The concentric circle of local value addition implies that we may not need to import big tractors from automobile plans outside our shores. These could be produced by a collaboration of the research institutes and local automobile manufacturing and assembly plants. For small scale farmers who constitute the majority of farmers, they need small and medium equipment fabricated and maintained locally to increase their productivity. At the last check, Nigeria took a loan of over billion dollars for the supply of agricultural machinery while its manufacturing industries and research institutes were left idle and redundant.
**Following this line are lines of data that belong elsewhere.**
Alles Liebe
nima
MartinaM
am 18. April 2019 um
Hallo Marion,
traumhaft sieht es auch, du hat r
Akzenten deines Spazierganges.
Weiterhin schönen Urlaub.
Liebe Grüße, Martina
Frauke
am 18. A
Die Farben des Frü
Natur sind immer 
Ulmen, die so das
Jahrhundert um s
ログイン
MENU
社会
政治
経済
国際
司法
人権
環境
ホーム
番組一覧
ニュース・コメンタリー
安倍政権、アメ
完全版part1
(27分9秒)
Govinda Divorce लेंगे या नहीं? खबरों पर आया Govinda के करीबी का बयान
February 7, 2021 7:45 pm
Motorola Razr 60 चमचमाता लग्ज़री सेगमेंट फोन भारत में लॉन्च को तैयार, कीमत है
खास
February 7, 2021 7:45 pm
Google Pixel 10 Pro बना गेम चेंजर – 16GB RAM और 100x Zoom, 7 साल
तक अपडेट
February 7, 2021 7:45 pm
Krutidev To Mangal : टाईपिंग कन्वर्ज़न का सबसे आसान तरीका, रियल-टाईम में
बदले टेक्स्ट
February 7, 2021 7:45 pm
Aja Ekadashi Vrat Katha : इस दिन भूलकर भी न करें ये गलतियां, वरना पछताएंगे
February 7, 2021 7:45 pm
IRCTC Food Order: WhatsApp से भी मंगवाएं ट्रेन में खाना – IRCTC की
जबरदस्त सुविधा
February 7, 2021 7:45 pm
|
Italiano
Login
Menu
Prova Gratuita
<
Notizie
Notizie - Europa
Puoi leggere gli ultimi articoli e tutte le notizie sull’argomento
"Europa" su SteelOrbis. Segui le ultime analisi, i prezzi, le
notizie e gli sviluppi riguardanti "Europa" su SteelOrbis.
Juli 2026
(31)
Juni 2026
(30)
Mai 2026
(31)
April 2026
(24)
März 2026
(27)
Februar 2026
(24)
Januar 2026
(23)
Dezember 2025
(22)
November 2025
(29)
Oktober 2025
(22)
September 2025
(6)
Still on agriculture, animal husbandry cannot be a reason for insecurity, killings and unending crisis over access to land, water and fodder. Federal and state governments should agree on appropriate policy frameworks that see cattle and other animals reared in enclosures, sufficiently fed and processed to produce enough meat, milk and other bye products for local consumption and export. Four years of sincere investments in the subsector could create not less than a million new jobs in the downstream, midstream and upstream activities of the sector. It should become attractive that graduates of agriculture, animal science, veterinary medicine can find farm related jobs instead of the unending search for white collar jobs.
Job creation in agriculture in the long run has to be a product of the available knowledge, skills and competencies created by the educational system. Education is in dire need of reform to make it value driven, practical and problem solving oriented. Our polytechnics should revert to their original concept of training high quality technicians in various fields of human endeavor, from irrigation, automobiles, foundry, food processing and preservation, etc. These technical persons should be equipped with practical farm knowledge as well as knowledge in the automated modern environment of software, online applications and artificial intelligence designs. It is no longer reasonable for Nigeria to be importing fruit juice, vegetable oil, and processed foods that can be mass produced locally. Finally, there must be a monitoring and evaluation component, to keep track and provide timely reports on progress made and value added.